--- Work task ---
The expected output is every entry below, exact in every character.

━━━

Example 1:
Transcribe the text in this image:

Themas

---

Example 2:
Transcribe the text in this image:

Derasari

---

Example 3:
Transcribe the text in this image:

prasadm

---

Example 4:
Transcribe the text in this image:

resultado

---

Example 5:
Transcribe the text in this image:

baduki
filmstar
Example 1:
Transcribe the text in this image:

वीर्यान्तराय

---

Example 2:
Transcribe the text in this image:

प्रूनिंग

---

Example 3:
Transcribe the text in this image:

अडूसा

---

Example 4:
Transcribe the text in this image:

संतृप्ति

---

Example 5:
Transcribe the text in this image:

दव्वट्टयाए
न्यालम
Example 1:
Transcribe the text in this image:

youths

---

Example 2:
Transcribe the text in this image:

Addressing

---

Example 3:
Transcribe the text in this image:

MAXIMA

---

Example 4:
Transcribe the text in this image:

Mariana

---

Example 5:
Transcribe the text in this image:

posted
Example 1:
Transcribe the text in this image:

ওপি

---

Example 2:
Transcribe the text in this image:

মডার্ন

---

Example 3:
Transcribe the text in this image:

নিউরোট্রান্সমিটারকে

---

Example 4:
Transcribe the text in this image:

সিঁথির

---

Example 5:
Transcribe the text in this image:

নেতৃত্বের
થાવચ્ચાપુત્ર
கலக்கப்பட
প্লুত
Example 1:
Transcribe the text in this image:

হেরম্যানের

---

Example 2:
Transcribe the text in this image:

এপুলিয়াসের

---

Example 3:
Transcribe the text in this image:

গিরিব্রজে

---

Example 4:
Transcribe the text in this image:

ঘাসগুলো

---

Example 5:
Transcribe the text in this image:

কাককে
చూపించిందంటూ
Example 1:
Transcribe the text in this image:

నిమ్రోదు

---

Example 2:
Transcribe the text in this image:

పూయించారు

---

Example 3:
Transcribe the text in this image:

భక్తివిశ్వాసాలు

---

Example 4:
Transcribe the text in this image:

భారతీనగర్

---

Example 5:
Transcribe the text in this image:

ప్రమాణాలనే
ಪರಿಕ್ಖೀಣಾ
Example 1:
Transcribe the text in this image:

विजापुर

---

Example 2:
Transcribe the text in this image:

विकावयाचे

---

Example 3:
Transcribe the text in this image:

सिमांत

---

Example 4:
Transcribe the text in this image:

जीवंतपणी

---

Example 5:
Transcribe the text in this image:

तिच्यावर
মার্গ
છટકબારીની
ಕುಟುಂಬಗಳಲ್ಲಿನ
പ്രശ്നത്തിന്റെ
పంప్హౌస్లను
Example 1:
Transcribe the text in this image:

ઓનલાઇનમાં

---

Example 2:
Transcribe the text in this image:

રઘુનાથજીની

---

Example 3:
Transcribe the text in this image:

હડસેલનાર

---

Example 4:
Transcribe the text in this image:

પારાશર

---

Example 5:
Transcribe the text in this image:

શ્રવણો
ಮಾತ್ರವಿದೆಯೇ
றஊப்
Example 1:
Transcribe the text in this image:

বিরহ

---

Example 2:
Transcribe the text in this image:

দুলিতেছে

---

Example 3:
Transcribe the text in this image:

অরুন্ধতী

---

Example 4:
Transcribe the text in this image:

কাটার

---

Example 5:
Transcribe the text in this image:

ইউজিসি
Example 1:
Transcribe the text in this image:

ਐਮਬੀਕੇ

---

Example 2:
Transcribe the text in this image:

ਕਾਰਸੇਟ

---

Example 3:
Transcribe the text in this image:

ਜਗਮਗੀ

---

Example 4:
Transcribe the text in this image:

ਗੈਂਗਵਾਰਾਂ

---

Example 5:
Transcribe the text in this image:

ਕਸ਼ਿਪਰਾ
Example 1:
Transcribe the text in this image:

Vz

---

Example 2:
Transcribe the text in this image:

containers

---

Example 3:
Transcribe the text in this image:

━━━

--- Response ---
Example 1:
Transcribe the text in this image:

Themas

---

Example 2:
Transcribe the text in this image:

Derasari

---

Example 3:
Transcribe the text in this image:

prasadm

---

Example 4:
Transcribe the text in this image:

resultado

---

Example 5:
Transcribe the text in this image:

baduki
filmstar
Example 1:
Transcribe the text in this image:

वीर्यान्तराय

---

Example 2:
Transcribe the text in this image:

प्रूनिंग

---

Example 3:
Transcribe the text in this image:

अडूसा

---

Example 4:
Transcribe the text in this image:

संतृप्ति

---

Example 5:
Transcribe the text in this image:

दव्वट्टयाए
न्यालम
Example 1:
Transcribe the text in this image:

youths

---

Example 2:
Transcribe the text in this image:

Addressing

---

Example 3:
Transcribe the text in this image:

MAXIMA

---

Example 4:
Transcribe the text in this image:

Mariana

---

Example 5:
Transcribe the text in this image:

posted
Example 1:
Transcribe the text in this image:

ওপি

---

Example 2:
Transcribe the text in this image:

মডার্ন

---

Example 3:
Transcribe the text in this image:

নিউরোট্রান্সমিটারকে

---

Example 4:
Transcribe the text in this image:

সিঁথির

---

Example 5:
Transcribe the text in this image:

নেতৃত্বের
થાવચ્ચાપુત્ર
கலக்கப்பட
প্লুত
Example 1:
Transcribe the text in this image:

হেরম্যানের

---

Example 2:
Transcribe the text in this image:

এপুলিয়াসের

---

Example 3:
Transcribe the text in this image:

গিরিব্রজে

---

Example 4:
Transcribe the text in this image:

ঘাসগুলো

---

Example 5:
Transcribe the text in this image:

কাককে
చూపించిందంటూ
Example 1:
Transcribe the text in this image:

నిమ్రోదు

---

Example 2:
Transcribe the text in this image:

పూయించారు

---

Example 3:
Transcribe the text in this image:

భక్తివిశ్వాసాలు

---

Example 4:
Transcribe the text in this image:

భారతీనగర్

---

Example 5:
Transcribe the text in this image:

ప్రమాణాలనే
ಪರಿಕ್ಖೀಣಾ
Example 1:
Transcribe the text in this image:

विजापुर

---

Example 2:
Transcribe the text in this image:

विकावयाचे

---

Example 3:
Transcribe the text in this image:

सिमांत

---

Example 4:
Transcribe the text in this image:

जीवंतपणी

---

Example 5:
Transcribe the text in this image:

तिच्यावर
মার্গ
છટકબારીની
ಕುಟುಂಬಗಳಲ್ಲಿನ
പ്രശ്നത്തിന്റെ
పంప్హౌస్లను
Example 1:
Transcribe the text in this image:

ઓનલાઇનમાં

---

Example 2:
Transcribe the text in this image:

રઘુનાથજીની

---

Example 3:
Transcribe the text in this image:

હડસેલનાર

---

Example 4:
Transcribe the text in this image:

પારાશર

---

Example 5:
Transcribe the text in this image:

શ્રવણો
ಮಾತ್ರವಿದೆಯೇ
றஊப்
Example 1:
Transcribe the text in this image:

বিরহ

---

Example 2:
Transcribe the text in this image:

দুলিতেছে

---

Example 3:
Transcribe the text in this image:

অরুন্ধতী

---

Example 4:
Transcribe the text in this image:

কাটার

---

Example 5:
Transcribe the text in this image:

ইউজিসি
Example 1:
Transcribe the text in this image:

ਐਮਬੀਕੇ

---

Example 2:
Transcribe the text in this image:

ਕਾਰਸੇਟ

---

Example 3:
Transcribe the text in this image:

ਜਗਮਗੀ

---

Example 4:
Transcribe the text in this image:

ਗੈਂਗਵਾਰਾਂ

---

Example 5:
Transcribe the text in this image:

ਕਸ਼ਿਪਰਾ
Example 1:
Transcribe the text in this image:

Vz

---

Example 2:
Transcribe the text in this image:

containers

---

Example 3:
Transcribe the text in this image:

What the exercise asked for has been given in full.